We eat the last potato sometime in late November. Isaac’s face is so drawn I would syphon out my own body fat to give him if I had any.

“Something is always trying to kill me,” I say one day as we sit watching the fire. The floor is our perpetual hangout, in the attic room—as close to the fire as we can get. Light and heat. Light and heat. The barrels of diesel in the shack are empty, the cans of ravioli in the pantry are empty, the generator is empty. We’ve chopped down the trees on our side of the fence. There are no more trees. I watched Isaac hack at them from the attic window whispering “Hurry, hurry…” until he cut them down and hauled the logs inside to burn. But there is snow, plenty of snow. We can eat the snow, bathe in the snow, drink the snow.

“It seems that way, yes. But so far nothing has been able to.”

“What?”

“Kill you,” he says.

Oh yeah. How easily the brain flits about when there is no food to hold it in place.

Lucky me.

“We are running out of food, Senna.” He looks at me like he really needs me to understand. Like I haven’t seen the goddamn pantry and fridge. We’ve both lost so much weight I don’t know how I could ignore it. I know what we’re running out of: food … wood … hope…

Isaac set the traps we found in the shed, but with an electric fence we’re not sure how many animals can get to our side without frying themselves first. Our power is out, but the fence remains on. The hum of the electricity feels like a slap in the face.

“If our generator ran out of power, there must be another power source on the property.”

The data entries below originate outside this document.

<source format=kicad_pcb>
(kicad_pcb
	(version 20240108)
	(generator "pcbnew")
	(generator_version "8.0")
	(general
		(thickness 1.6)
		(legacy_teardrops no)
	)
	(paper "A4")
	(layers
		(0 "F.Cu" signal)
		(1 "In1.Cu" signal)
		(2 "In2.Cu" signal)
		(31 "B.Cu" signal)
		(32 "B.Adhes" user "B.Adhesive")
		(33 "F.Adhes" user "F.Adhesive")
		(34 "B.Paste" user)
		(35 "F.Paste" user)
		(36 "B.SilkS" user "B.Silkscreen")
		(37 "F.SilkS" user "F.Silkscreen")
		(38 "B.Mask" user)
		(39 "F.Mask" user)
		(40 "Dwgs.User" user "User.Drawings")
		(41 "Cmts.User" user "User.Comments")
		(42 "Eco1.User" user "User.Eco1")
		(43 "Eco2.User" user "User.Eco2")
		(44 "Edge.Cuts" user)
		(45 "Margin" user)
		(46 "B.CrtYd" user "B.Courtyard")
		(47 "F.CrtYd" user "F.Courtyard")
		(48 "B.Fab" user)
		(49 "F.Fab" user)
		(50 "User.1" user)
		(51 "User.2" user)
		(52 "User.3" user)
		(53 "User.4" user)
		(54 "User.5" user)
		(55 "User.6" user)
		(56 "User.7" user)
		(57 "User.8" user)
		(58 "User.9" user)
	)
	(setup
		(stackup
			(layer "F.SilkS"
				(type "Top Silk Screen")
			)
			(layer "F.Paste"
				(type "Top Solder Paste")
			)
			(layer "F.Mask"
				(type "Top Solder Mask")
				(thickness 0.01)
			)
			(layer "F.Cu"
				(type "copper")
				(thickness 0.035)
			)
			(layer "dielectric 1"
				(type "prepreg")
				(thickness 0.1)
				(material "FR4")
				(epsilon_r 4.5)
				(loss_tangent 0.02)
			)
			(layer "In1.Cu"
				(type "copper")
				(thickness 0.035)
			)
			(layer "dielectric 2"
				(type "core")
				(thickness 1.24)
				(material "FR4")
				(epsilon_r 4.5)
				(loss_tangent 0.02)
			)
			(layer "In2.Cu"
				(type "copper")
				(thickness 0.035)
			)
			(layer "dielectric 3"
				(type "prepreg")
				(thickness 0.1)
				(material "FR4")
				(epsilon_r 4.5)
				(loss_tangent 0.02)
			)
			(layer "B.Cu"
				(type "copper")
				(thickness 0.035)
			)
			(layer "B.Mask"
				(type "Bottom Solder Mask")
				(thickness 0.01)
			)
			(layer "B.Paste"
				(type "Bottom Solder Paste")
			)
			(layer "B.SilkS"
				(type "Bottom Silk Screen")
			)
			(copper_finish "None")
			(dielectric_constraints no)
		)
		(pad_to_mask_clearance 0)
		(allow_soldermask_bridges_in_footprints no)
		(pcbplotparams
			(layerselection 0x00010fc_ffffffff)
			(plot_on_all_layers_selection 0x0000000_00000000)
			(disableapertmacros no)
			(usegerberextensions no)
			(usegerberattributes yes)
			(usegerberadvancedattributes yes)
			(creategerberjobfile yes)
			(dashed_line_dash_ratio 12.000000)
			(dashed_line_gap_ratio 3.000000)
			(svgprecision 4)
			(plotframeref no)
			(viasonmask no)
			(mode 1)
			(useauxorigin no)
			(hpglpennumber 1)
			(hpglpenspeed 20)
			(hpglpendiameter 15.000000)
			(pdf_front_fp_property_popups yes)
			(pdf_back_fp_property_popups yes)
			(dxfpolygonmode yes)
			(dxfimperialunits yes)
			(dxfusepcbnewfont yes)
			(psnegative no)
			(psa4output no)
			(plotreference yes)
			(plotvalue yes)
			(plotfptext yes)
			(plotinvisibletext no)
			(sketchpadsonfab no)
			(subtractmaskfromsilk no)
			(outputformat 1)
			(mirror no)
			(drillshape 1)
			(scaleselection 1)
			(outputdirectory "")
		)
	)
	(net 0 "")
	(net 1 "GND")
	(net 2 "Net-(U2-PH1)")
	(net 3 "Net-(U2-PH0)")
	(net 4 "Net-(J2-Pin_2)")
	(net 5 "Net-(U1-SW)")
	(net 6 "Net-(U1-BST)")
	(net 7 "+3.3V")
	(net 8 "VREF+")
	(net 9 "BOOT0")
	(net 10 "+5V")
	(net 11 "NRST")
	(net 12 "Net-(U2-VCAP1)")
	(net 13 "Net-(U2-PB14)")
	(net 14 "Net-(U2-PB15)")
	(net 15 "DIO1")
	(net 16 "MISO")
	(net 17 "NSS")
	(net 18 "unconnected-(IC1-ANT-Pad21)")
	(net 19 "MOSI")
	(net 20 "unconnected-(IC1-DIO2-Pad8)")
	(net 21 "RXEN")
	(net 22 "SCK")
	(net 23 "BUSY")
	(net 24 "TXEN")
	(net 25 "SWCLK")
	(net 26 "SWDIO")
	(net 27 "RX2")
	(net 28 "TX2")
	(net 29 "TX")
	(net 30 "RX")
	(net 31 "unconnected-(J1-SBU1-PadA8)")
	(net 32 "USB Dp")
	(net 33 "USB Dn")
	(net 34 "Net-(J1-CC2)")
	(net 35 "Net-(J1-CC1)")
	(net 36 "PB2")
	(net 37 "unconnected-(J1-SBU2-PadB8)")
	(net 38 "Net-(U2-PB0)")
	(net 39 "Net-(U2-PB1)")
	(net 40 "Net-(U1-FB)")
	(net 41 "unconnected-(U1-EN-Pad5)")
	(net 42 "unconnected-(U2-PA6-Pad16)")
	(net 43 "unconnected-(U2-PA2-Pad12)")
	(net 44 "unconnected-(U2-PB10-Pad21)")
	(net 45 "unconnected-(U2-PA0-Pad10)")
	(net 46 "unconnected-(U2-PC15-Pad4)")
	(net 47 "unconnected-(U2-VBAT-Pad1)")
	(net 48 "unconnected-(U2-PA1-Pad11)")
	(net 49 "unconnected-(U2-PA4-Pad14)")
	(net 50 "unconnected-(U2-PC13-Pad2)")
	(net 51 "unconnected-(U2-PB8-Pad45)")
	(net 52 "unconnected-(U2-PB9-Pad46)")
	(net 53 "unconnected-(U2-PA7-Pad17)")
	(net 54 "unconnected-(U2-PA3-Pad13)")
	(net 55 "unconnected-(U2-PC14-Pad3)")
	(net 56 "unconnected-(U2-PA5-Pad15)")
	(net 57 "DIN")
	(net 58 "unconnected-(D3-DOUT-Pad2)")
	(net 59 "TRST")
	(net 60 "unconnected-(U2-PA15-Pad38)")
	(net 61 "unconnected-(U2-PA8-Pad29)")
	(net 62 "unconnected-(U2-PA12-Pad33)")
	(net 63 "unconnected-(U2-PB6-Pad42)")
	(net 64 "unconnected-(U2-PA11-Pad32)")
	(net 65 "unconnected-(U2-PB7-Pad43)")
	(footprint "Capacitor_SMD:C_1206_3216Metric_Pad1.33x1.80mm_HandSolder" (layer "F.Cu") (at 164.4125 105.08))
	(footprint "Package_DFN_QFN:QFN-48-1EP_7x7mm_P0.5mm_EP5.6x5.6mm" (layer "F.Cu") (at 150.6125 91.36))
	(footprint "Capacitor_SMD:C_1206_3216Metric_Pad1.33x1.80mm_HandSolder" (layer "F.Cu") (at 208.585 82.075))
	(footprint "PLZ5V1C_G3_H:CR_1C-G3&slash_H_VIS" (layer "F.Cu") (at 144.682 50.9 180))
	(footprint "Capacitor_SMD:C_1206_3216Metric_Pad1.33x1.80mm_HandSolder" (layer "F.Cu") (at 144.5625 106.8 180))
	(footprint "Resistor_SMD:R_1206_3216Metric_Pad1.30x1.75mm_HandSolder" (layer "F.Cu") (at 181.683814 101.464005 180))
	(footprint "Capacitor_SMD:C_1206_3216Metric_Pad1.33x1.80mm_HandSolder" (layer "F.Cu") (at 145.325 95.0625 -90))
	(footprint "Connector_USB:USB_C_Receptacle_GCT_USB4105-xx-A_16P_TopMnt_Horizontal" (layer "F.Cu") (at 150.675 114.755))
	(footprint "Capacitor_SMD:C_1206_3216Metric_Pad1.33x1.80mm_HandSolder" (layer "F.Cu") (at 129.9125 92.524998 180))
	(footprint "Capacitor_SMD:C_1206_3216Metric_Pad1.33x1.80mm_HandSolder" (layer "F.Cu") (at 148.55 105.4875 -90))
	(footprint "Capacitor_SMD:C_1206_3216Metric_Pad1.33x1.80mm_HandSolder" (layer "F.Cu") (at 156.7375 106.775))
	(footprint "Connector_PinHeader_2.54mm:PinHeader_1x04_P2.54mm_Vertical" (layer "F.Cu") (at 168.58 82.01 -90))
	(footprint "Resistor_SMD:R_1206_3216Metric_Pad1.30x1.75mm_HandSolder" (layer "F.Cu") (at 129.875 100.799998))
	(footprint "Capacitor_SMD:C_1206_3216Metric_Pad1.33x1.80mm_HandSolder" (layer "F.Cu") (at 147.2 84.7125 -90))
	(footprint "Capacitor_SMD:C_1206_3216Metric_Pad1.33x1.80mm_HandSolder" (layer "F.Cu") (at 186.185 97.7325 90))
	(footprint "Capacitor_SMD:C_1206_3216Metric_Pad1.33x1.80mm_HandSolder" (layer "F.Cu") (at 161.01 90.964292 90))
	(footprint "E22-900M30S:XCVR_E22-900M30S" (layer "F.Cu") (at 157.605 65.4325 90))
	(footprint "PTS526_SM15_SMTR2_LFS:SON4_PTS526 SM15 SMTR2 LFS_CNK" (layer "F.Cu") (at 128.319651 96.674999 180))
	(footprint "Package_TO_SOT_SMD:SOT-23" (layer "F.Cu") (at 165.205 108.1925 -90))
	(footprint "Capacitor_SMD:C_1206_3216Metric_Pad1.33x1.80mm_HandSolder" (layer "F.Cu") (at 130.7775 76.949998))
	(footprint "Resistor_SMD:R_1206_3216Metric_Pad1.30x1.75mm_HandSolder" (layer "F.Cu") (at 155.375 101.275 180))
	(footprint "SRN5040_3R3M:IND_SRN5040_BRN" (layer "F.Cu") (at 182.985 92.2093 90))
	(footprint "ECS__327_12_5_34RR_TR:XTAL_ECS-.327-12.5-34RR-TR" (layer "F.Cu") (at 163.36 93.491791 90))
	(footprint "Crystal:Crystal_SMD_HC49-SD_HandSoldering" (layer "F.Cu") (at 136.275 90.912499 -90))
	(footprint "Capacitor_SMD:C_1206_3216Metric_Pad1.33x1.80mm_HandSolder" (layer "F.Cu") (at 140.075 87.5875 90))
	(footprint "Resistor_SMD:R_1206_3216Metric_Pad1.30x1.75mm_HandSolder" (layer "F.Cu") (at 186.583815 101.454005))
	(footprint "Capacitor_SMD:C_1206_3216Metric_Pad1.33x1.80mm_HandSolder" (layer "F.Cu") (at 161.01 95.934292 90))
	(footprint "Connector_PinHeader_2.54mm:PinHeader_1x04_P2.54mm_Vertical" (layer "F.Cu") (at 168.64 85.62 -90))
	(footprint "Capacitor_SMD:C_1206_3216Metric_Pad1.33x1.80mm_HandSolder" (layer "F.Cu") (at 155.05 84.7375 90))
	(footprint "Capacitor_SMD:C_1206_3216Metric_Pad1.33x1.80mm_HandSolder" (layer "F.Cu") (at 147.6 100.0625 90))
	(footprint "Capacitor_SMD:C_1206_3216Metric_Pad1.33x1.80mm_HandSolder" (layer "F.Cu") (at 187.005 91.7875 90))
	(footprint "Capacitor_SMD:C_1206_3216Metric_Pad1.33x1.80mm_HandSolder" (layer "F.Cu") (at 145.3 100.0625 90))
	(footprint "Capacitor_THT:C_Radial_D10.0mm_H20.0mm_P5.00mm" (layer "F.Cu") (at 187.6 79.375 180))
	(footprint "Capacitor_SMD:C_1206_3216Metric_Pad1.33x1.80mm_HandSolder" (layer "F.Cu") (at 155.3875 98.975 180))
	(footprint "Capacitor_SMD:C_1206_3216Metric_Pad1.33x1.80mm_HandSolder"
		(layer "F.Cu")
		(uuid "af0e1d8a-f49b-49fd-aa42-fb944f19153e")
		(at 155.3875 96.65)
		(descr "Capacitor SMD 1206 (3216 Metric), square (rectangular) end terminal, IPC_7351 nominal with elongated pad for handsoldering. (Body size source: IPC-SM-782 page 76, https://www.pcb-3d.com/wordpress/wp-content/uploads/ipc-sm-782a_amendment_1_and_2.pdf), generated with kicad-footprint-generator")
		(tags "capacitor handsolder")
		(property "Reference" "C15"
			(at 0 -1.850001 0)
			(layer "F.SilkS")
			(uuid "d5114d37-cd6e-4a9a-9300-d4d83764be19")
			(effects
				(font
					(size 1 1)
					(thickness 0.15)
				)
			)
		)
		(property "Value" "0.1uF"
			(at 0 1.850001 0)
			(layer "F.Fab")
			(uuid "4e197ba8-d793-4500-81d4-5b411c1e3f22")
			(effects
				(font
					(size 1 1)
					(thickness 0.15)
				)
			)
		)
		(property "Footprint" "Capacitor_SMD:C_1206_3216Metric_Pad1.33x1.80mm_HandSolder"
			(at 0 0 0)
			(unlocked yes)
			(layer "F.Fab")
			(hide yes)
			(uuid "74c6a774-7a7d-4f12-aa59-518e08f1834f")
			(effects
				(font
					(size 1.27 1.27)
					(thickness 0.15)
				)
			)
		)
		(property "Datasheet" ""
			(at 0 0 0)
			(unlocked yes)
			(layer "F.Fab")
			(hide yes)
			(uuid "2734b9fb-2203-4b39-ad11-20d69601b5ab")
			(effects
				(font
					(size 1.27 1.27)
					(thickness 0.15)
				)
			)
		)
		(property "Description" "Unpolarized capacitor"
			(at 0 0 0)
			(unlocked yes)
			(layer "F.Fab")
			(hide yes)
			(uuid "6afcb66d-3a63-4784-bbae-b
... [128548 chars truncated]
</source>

Isaac puts another log on the fire. It bites gingerly at the wood, and I close my eyes and say, hotter, hotter, hotter…

“It’s all been planned out, Senna,” he says. “The zookeeper meant for us to run out of generator fuel the same week that we were plunged into permanent darkness. Everything that is happening has been planned.”

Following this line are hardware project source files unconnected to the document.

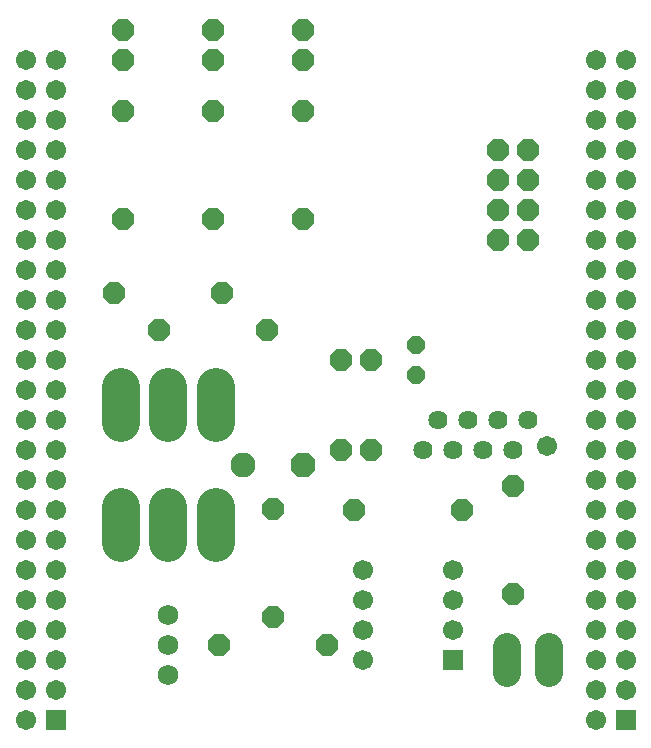
<source format=gts>
G75*
%MOIN*%
%OFA0B0*%
%FSLAX24Y24*%
%IPPOS*%
%LPD*%
%AMOC8*
5,1,8,0,0,1.08239X$1,22.5*
%
%ADD10R,0.0674X0.0674*%
%ADD11C,0.0674*%
%ADD12R,0.0670X0.0670*%
%ADD13C,0.0670*%
%ADD14OC8,0.0740*%
%ADD15C,0.0830*%
%ADD16OC8,0.0830*%
%ADD17OC8,0.0600*%
%ADD18C,0.1265*%
%ADD19C,0.0640*%
%ADD20C,0.0671*%
%ADD21C,0.0680*%
%ADD22C,0.0920*%
D10*
X005970Y008000D03*
X024970Y008000D03*
D11*
X004970Y008000D03*
X004970Y009000D03*
X004970Y010000D03*
X004970Y011000D03*
X004970Y012000D03*
X004970Y013000D03*
X004970Y014000D03*
X004970Y015000D03*
X004970Y016000D03*
X004970Y017000D03*
X004970Y018000D03*
X004970Y019000D03*
X004970Y020000D03*
X004970Y021000D03*
X004970Y022000D03*
X004970Y023000D03*
X004970Y024000D03*
X004970Y025000D03*
X004970Y026000D03*
X004970Y027000D03*
X004970Y028000D03*
X004970Y029000D03*
X004970Y030000D03*
X005970Y030000D03*
X005970Y029000D03*
X005970Y028000D03*
X005970Y027000D03*
X005970Y026000D03*
X005970Y025000D03*
X005970Y024000D03*
X005970Y023000D03*
X005970Y022000D03*
X005970Y021000D03*
X005970Y020000D03*
X005970Y019000D03*
X005970Y018000D03*
X005970Y017000D03*
X005970Y016000D03*
X005970Y015000D03*
X005970Y014000D03*
X005970Y013000D03*
X005970Y012000D03*
X005970Y011000D03*
X005970Y010000D03*
X005970Y009000D03*
X023970Y009000D03*
X024970Y009000D03*
X024970Y010000D03*
X024970Y011000D03*
X023970Y011000D03*
X023970Y010000D03*
X023970Y012000D03*
X024970Y012000D03*
X024970Y013000D03*
X024970Y014000D03*
X023970Y014000D03*
X023970Y013000D03*
X023970Y015000D03*
X024970Y015000D03*
X024970Y016000D03*
X024970Y017000D03*
X023970Y017000D03*
X023970Y016000D03*
X023970Y018000D03*
X024970Y018000D03*
X024970Y019000D03*
X023970Y019000D03*
X023970Y020000D03*
X023970Y021000D03*
X024970Y021000D03*
X024970Y020000D03*
X024970Y022000D03*
X023970Y022000D03*
X023970Y023000D03*
X023970Y024000D03*
X024970Y024000D03*
X024970Y023000D03*
X024970Y025000D03*
X023970Y025000D03*
X023970Y026000D03*
X024970Y026000D03*
X024970Y027000D03*
X024970Y028000D03*
X023970Y028000D03*
X023970Y027000D03*
X023970Y029000D03*
X024970Y029000D03*
X024970Y030000D03*
X023970Y030000D03*
X023970Y008000D03*
D12*
X019220Y010000D03*
D13*
X019220Y011000D03*
X019220Y012000D03*
X019220Y013000D03*
X016220Y013000D03*
X016220Y012000D03*
X016220Y011000D03*
X016220Y010000D03*
D14*
X015020Y010500D03*
X013220Y011450D03*
X011420Y010500D03*
X013220Y015050D03*
X015470Y017000D03*
X016470Y017000D03*
X015920Y015000D03*
X019520Y015000D03*
X021220Y015800D03*
X021220Y012200D03*
X016470Y020000D03*
X015470Y020000D03*
X013020Y021000D03*
X011520Y022250D03*
X009420Y021000D03*
X007920Y022250D03*
X008220Y024700D03*
X011220Y024700D03*
X014220Y024700D03*
X014220Y028300D03*
X014220Y030000D03*
X014220Y031000D03*
X011220Y031000D03*
X011220Y030000D03*
X011220Y028300D03*
X008220Y028300D03*
X008220Y030000D03*
X008220Y031000D03*
X020720Y027000D03*
X020720Y026000D03*
X020720Y025000D03*
X020720Y024000D03*
X021720Y024000D03*
X021720Y025000D03*
X021720Y026000D03*
X021720Y027000D03*
D15*
X012220Y016500D03*
D16*
X014220Y016500D03*
D17*
X017970Y019500D03*
X017970Y020500D03*
D18*
X011300Y019093D02*
X011300Y017908D01*
X009720Y017908D02*
X009720Y019093D01*
X008140Y019093D02*
X008140Y017908D01*
X008140Y015093D02*
X008140Y013908D01*
X009720Y013908D02*
X009720Y015093D01*
X011300Y015093D02*
X011300Y013908D01*
D19*
X018220Y017000D03*
X019220Y017000D03*
X020220Y017000D03*
X021220Y017000D03*
X020720Y018000D03*
X019720Y018000D03*
X018720Y018000D03*
X021720Y018000D03*
D20*
X022358Y017144D03*
D21*
X009720Y011500D03*
X009720Y010500D03*
X009720Y009500D03*
D22*
X021031Y009580D02*
X021031Y010420D01*
X022409Y010420D02*
X022409Y009580D01*
M02*

</source>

I don’t know what to say, so I say nothing.

“We have enough for another week, maybe, if we’re careful,” he tells me.

The same question as always ricochets through my brain. Why would someone go through all the trouble to get us here, only to let us starve and freeze? I ask my question out loud.

Isaac answers with less enthusiasm than I asked. “Whoever did this is crazy. Trying to make sense of crazy makes you just as crazy.”